Four Communication Superpowers to Level Up Your Food Safety Culture
Originally published in Meatingplace.
In a world of turnover, busy-ness and leadership gaps, maintaining a strong food safety culture can be daunting. In the headlines, food safety is a near-daily feature. From recalls to adulterated product and from foodborne illnesses to regulatory action, food manufacturers understand the spotlight is on. That’s why engaging employees in food safety performance requires both clearly defined expectations and a commitment to doing what’s right – even when it’s not easy.
So how can food safety and quality assurance leaders get ahead? The answer lies within effective internal communications. And while there are dozens of things that contribute to a positive food safety culture in a food production environment, four communication strategies in particular can make the difference.
- Connect to purpose: Help your team see clearly and consistently the rewards of safe food production. Show them the “why” of producing safe food. Remind them that their families, friends and customers are enjoying the foods they’re producing – and why safe food is the obligation and the responsibility of your organization. Don’t just talk about processes and protocols, feature photos of employees and their families enjoying the company’s food. Share food safety practices through storytelling to build a deeper understanding across the organization. Connecting through purpose is a powerful tool in the food safety culture.

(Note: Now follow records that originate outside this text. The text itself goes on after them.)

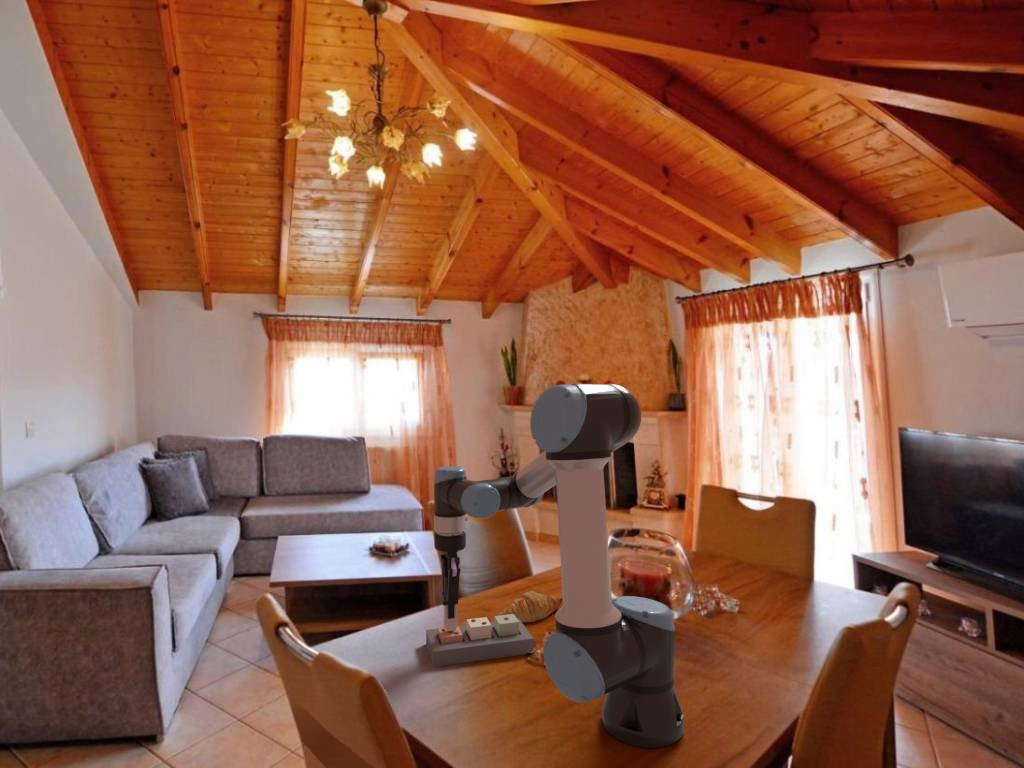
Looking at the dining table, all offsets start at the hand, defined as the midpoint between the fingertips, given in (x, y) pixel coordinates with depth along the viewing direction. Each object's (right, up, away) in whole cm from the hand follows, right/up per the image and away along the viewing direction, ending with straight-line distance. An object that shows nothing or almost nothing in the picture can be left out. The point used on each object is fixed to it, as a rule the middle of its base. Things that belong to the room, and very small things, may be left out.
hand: (450, 629), depth 140 cm
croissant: (+20, -6, +22) cm, 30 cm away
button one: (+14, -2, +4) cm, 14 cm away
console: (+7, -5, +2) cm, 9 cm away
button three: (0, -4, 0) cm, 4 cm away
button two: (+7, -2, +2) cm, 7 cm away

- Build in company values: Embed food safety in your business by connecting it to your core values. Define for your workforce how the company’s values connect to employees’ own values. But a word of caution – make sure your leaders and managers are walking the walk – not just talking. Values only work if they’re lived inside your organization, which shows up in behavior, not a poster on a wall. Whether the values center around quality, responsibility, stewardship, integrity or transparency, there’s a place to bring food safety into the conversation. Values are key to breaking down silos between departments responsible for quality and safety, as they transcend individual teams and divisions.
- Drive meaningful communication by mid-level leaders: Multiple studies show that frontline workers want to receive information from their immediate managers and supervisors – not from a company leader. And yet, companies often fail to provide communication training and tools to those most trusted to teach and support employees responsible for food safety measures. Building an army of effective communicators in the middle ranks of your organization delivers higher levels of employee engagement, leading to better outcomes across all areas of production. Ensuring managers have and know how to use message points about a company’s food safety programs and how to recognize and reward food safety habits creates space for relationship-building and promotes food safety accountability at all levels.
- Reinforce food safety standards on multiple channels: Don’t just “do” food safety – “be” food safety every day. Integrate it into employee spotlights on intranets, websites or social media platforms in multiple languages. Share food safety commitments to current employees with the same rigor and intention you give to training new team members. Reward positive food safety outcomes – and empower and reward those who raise concerns before there’s a problem. Create “safe” and accepted feedback loops that ensure you can recognize those doing it well and address any issues swiftly.
Within food production, all roads to retention, effective regulatory compliance, and purpose-driven work begin with a deep commitment to a robust and focused communications strategy. Well-defined communication can scale employee engagement, team involvement, trust, learning and empowerment. And it can and will deliver stronger food safety outcomes across food production.